SAFE was founded in Beijing in March, 1979, by the State Council, and since August, 1982, it has been governed by the state central bank, the People’s Bank of China. SAFE is headquartered in Beijing with an additional 36 administrative offices and 298 central sub-branches located throughout the country. SAFE also has offices in Hong Kong, Singapore, London and New York.
Most business people in China have heard of SAFE, and if they haven’t personally dealt with them, their account surely has. Several Chinese audit requirements necessitate submission of documents to the authority: an Audited Financial Report, a Foreign Exchange Audit Report, and an Annual Report. These reports need to be prepared and submitted to seven different government departments, namely the Bureau of Foreign Trade and Economic Co-operation, the Financial Bureau, Customs and Excise, the State Administration of Taxation, the local tax bureau, the Administration of Industry and Commerce, and SAFE.

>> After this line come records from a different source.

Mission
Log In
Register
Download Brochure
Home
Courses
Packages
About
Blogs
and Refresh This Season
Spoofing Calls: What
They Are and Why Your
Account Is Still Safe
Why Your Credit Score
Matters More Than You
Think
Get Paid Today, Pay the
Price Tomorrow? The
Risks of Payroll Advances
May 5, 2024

Besides these annual legal requirements, SAFE plays also an important role when a foreign-invested enterprise is setting up. If an FIE needs to open a foreign settlement account—most companies need such an account to receive foreign currency—then an FIE must register the details with SAFE, regardless if the FIE is a representative office, a FICE or a WFOE. Registration takes about one to two days if it is handled by a professional firm. Only when this registration is completed can the invested company set up bank accounts in their chosen bank.

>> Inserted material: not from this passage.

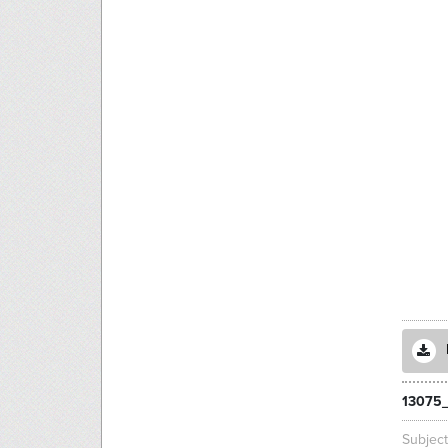
13075
Subjec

At Dezan Shira & Associates we deal on a regular basis with client questions concerning new SAFE regulations. As matter of fact, SAFE contributes quite frequently to the ever changing regulatory environment in China. The latest being the new SAFE regulations on July 14, 2008 on the registration of external loans.
Export and import
If your business is related to export and import you will always be in relation with the SAFE. In a typical export scenario a company based in China will export goods overseas and the money should be paid and received in a bank account in China. When this happens, the client’s bank will then inform SAFE about the money transfer and SAFE will then authorize the bank whether the money can be released to the foreign bank. This decision is based on the e-customs system, computerized network system which links SAFE, Customs, the foreign trade department and the Administration of Industry and Commerce together. SAFE has the ability to audit all exports and imports through this computerized system. All the goods which have left China and all the payments received can be traced. For the import a similar system is in place. Once the money is remitted out and the FIE has paid the goods, the SAFE will have the possibility to check if the goods were delivered in China or not.
FIEs and SAFE issues
SAFE is as well the eye of the needle to repatriate the profits of an FIE. Usually this is done after the annual audit and the tax clearance. Once all the relevant taxes are paid, the FIE can apply for profit repatriation. After approval, the investor can remit its profits via its bank, unless the SAFE disapprove.
There are also unpleasant moments when an FIE has to deal with SAFE. From our experience, most of the time the problems are linked to registered capital issues. Some foreign-invested enterprises try to keep their profits outside of China and have declared a very low registered capital amount. Most of the time, the foreign investor doesn’t realize that he is under capitalized. The cash accounts are kept afloat via technical agreements and cash in advance payments for goods which will be delivered in the future. All this is in an ideal world and keeps the FIE financially viable.
However, when SAFE inspects the enterprise the problem appears. As described above, it is quite simple for SAFE to check the advance payments and services invoiced against the value of the exported goods which have left China and the supplied services. According to Chinese foreign exchange regulations, money received from aboard should not exceed 110 percent of the export amount. If the advanced payments and the actual exported goods reach a certain “unhealthy” quota, SAFE will seek appropriate action.
The foreign investor normally will not be always being aware when their company is dealing with SAFE because, most likely, the bank will serve as a buffer. However, when SAFE directly approaches the FIE for an inspection or a verification, the FIE should pay attention to the details.